My favourites in the headliners are Lucy Creamer on Slab and Crack, Jordan Buys on Widdop Wall and Ryan Pasquill on Gerty Berwick....less so Ben Bransby at Rylstone.
My three favourites are well filmed, well crafted and entertaining. The dialogue from the climbers is clear and informative, and entertaining....especially Old Skool John Dunne, a great climber and great self publicist, wax about grades, continually contradicting himself, it provides a great insight in to the mind of 80's/90's climbers and how they used the E grade system to inflate themselves.
I loved Lucy Creamer on Slab and Crack...especially her dialogue. Explaining why she is doing the route and how she feels about it. Then she just gets on with it.
These are climbing stories not just climbing porn.
Over the years the gritstone myth has been deflated. Hard Grit is brilliant and of its time. We've moved on. Grit Flick shows this... these everday top climbers featured just go about their business of enjoying these Hard Grit routes without much fanfare, hype or drama. That's what I mean about Grit Flick being a worthy successor to Hard Grit.
McHaffie at Brimham I also enjoyed. That lad is ripping it up on Grit at the moment.
Some of the humour I found laugh out loud, some of it lame. That is the nature of humour.

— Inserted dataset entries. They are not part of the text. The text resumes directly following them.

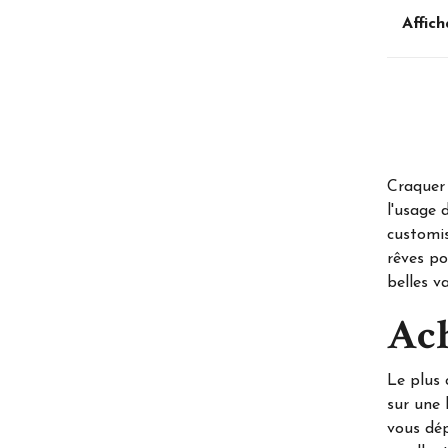
Affich
Craquer 
l'usage 
customis
rêves po
belles v
Ach
Le plus 
sur une 
vous dép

Art is subjective whether it be writing, paintings or films. I enjoyed this film, you didn't and that is fine.
It isn't a blockbuster film by any means, not ground breaking, but a fine record of some climbers climbing some great grit routes over the last year or so.
Mick
I stand by my review and you can stand by yours. That is the nature of the interaction and opportunity to comment that the internet gives us.